Lakeview ring road letter drives controversy
It sounded innocuous at first: a letter from the Lakeview Community Association to the province and the City of Calgary to reconsider plans for a portion of the Southwest Ring Road that would link the neighbourhood to a Tsuut’ina development. If you’re wondering what could possibly go wrong, the answer is just about everything.
The letter was prompted by concerns that some Lakeview residents expressed about increased traffic that might come with the new $4.5-billion development planned for the Tsuut’ina First Nation. The development would include retail, residential and entertainment elements, and at least one access point at the 5600 block of 37th Street S.W.
In the letter, the association requested a meeting with the province to “re-engage discussion about the proposed design of the transportation projects that will affect the Lakeview community.”
“There are a lot of unanswered questions about the ring road and its impact on our community,” said Joann Burke, president of the Lakeview Community Association. “What does the traffic volume look like coming out of that development? Why do we need three additional access points into Lakeview? Our letter was intended to start a dialogue with the City of Calgary and the province to make them aware of the safety issues and potential for increased traffic in a residential community.”
When the contents of the letter were initially kept from interested residents, the controversy began, culminating in the resignation of several association board members, including then-president Geoffrey Vanderburg.

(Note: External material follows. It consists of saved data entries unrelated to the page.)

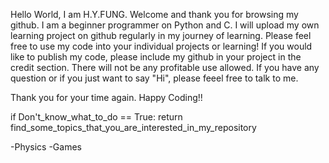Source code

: Hello World, I am H.Y.FUNG. Welcome and thank you for browsing my github. I am a beginner programmer on Python and C.
I will upload my own learning project on github regularly in my journey of learning. Please feel free to use my code into your individual projects or learning!
If you would like to publish my code, please include my github in your project in the credit section. There will not be any profitable use allowed.
If you have any question or if you just want to say "Hi", please feeel free to talk to me.

Thank you for your time again. Happy Coding!!

if Don't_know_what_to_do == True:
    return find_some_topics_that_you_are_interested_in_my_repository

-Physics
-Games
<!---
funghoyin44/funghoyin44 is a ✨ special ✨ repository because its `README.md` (this file) appears on your GitHub profile.
You can click the Preview link to take a look at your changes.
--->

“When a majority of residents at our March meeting voted to pursue ‘alternative options’ to the long-term plan for 37th Street, the board took that and put its own interpretation on it,” said Vanderburg. “The vote didn’t mean that we wanted to cut off all access between Lakeview and the Tsuut’ina reserve, but that’s how it was treated by our association.”
In response to the letter, Vanderburg and other former board members are communicating their own message regarding the development.
“We want to ensure that the City, province and Tsuut’ina First Nation are aware that we are a community divided,” said Vanderburg. “If everyone thinks Lakeview is united in its desire to build a wall, we will lose the opportunity to build bridges. The association does not represent the views of all community members, and if we get that message across, we will maintain the positive relationships we have enjoyed with our neighbours for many years.”
For her part, Burke hopes this controversy doesn’t put Lakeview in a negative light going forward.
“Of the 180 community associations in Calgary, we have the highest level of membership,” said Burke. “The association organized a preschool program, soccer program, wine nights and a ton of other things that enhance the community. Lakeview should not be defined by this issue, but as a wonderful place to live and raise a family.”